Exercise directions — Repeat these records exactly, pictures excluded.

[Data extracted from a collection]
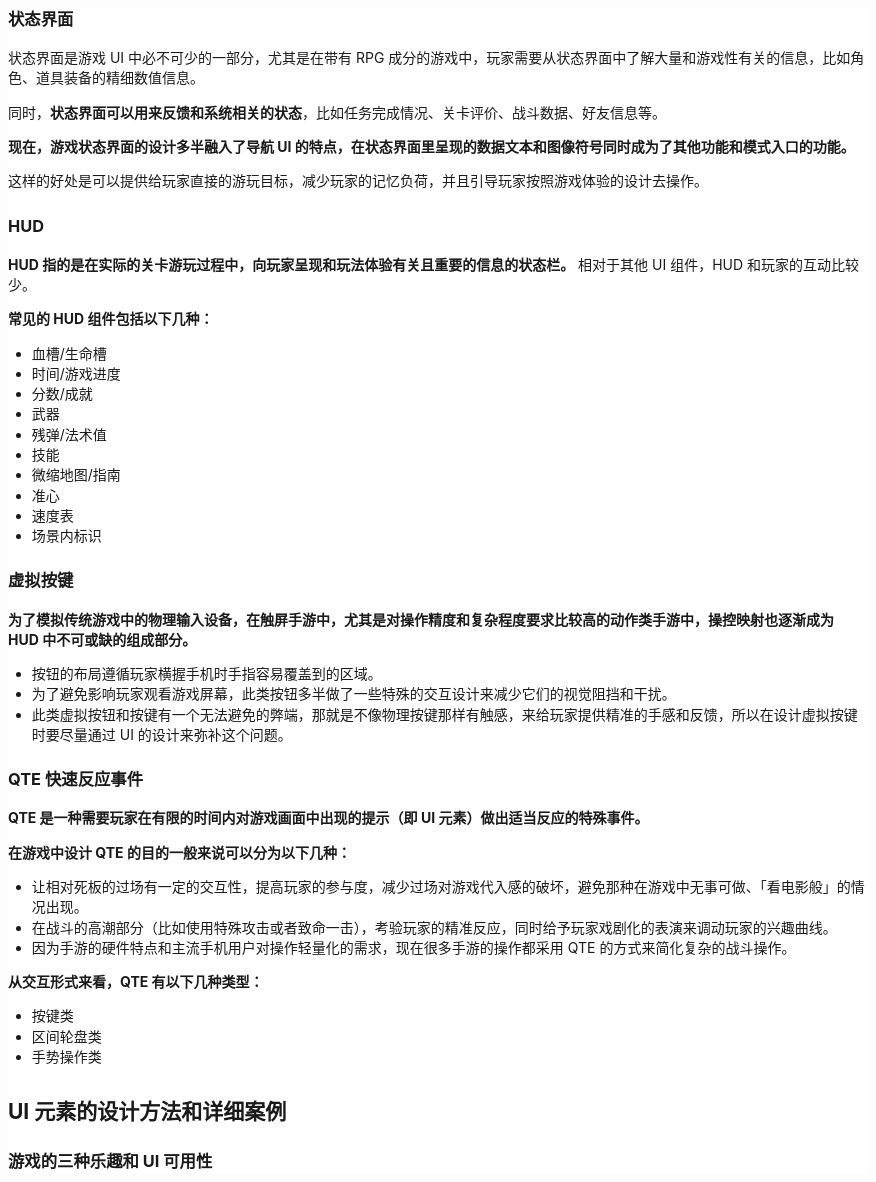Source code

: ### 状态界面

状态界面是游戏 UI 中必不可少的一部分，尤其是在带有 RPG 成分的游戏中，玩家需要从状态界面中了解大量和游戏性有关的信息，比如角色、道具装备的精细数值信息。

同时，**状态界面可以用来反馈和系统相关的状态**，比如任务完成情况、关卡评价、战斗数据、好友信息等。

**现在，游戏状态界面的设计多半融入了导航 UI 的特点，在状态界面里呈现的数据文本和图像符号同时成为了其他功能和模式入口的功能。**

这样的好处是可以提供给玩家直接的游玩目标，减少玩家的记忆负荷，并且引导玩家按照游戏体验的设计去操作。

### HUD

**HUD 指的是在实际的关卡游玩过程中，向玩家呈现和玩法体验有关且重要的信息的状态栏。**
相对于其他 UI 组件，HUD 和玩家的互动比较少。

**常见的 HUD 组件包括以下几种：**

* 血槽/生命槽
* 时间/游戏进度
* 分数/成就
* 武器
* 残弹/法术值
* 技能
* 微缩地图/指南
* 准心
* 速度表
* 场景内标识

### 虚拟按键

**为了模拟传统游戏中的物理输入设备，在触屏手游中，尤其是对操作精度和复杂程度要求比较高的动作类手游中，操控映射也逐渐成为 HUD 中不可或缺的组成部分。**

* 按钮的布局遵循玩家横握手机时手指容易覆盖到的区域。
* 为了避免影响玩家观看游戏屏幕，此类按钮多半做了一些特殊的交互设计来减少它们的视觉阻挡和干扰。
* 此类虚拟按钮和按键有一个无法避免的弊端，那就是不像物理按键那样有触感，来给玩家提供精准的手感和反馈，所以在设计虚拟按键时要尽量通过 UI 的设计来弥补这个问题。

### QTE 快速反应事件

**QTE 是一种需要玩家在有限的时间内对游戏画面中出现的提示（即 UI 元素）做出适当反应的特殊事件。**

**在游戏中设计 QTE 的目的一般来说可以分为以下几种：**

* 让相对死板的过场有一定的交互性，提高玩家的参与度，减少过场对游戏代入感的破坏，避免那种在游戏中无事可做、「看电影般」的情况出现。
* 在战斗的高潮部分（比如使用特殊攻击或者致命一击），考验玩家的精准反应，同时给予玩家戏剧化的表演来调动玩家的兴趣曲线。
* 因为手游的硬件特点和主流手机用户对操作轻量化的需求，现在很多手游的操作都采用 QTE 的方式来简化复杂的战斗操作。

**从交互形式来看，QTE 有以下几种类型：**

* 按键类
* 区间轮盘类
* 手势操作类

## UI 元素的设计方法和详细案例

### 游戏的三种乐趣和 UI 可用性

Solution to the problem —
Source code

: ### 状态界面

状态界面是游戏 UI 中必不可少的一部分，尤其是在带有 RPG 成分的游戏中，玩家需要从状态界面中了解大量和游戏性有关的信息，比如角色、道具装备的精细数值信息。

同时，**状态界面可以用来反馈和系统相关的状态**，比如任务完成情况、关卡评价、战斗数据、好友信息等。

**现在，游戏状态界面的设计多半融入了导航 UI 的特点，在状态界面里呈现的数据文本和图像符号同时成为了其他功能和模式入口的功能。**

这样的好处是可以提供给玩家直接的游玩目标，减少玩家的记忆负荷，并且引导玩家按照游戏体验的设计去操作。

### HUD

**HUD 指的是在实际的关卡游玩过程中，向玩家呈现和玩法体验有关且重要的信息的状态栏。**
相对于其他 UI 组件，HUD 和玩家的互动比较少。

**常见的 HUD 组件包括以下几种：**

* 血槽/生命槽
* 时间/游戏进度
* 分数/成就
* 武器
* 残弹/法术值
* 技能
* 微缩地图/指南
* 准心
* 速度表
* 场景内标识

### 虚拟按键

**为了模拟传统游戏中的物理输入设备，在触屏手游中，尤其是对操作精度和复杂程度要求比较高的动作类手游中，操控映射也逐渐成为 HUD 中不可或缺的组成部分。**

* 按钮的布局遵循玩家横握手机时手指容易覆盖到的区域。
* 为了避免影响玩家观看游戏屏幕，此类按钮多半做了一些特殊的交互设计来减少它们的视觉阻挡和干扰。
* 此类虚拟按钮和按键有一个无法避免的弊端，那就是不像物理按键那样有触感，来给玩家提供精准的手感和反馈，所以在设计虚拟按键时要尽量通过 UI 的设计来弥补这个问题。

### QTE 快速反应事件

**QTE 是一种需要玩家在有限的时间内对游戏画面中出现的提示（即 UI 元素）做出适当反应的特殊事件。**

**在游戏中设计 QTE 的目的一般来说可以分为以下几种：**

* 让相对死板的过场有一定的交互性，提高玩家的参与度，减少过场对游戏代入感的破坏，避免那种在游戏中无事可做、「看电影般」的情况出现。
* 在战斗的高潮部分（比如使用特殊攻击或者致命一击），考验玩家的精准反应，同时给予玩家戏剧化的表演来调动玩家的兴趣曲线。
* 因为手游的硬件特点和主流手机用户对操作轻量化的需求，现在很多手游的操作都采用 QTE 的方式来简化复杂的战斗操作。

**从交互形式来看，QTE 有以下几种类型：**

* 按键类
* 区间轮盘类
* 手势操作类

## UI 元素的设计方法和详细案例

### 游戏的三种乐趣和 UI 可用性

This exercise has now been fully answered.